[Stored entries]
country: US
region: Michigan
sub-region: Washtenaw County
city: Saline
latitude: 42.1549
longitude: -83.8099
==
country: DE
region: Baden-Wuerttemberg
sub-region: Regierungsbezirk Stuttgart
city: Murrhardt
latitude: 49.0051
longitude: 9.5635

### What to produce
Render everything from the line containing "country: US" down to the line containing "longitude: -83.8099" as a JSON list of strings, one string per line, omitting any blank lines.

### Answer for this exercise
[
  "country: US",
  "region: Michigan",
  "sub-region: Washtenaw County",
  "city: Saline",
  "latitude: 42.1549",
  "longitude: -83.8099"
]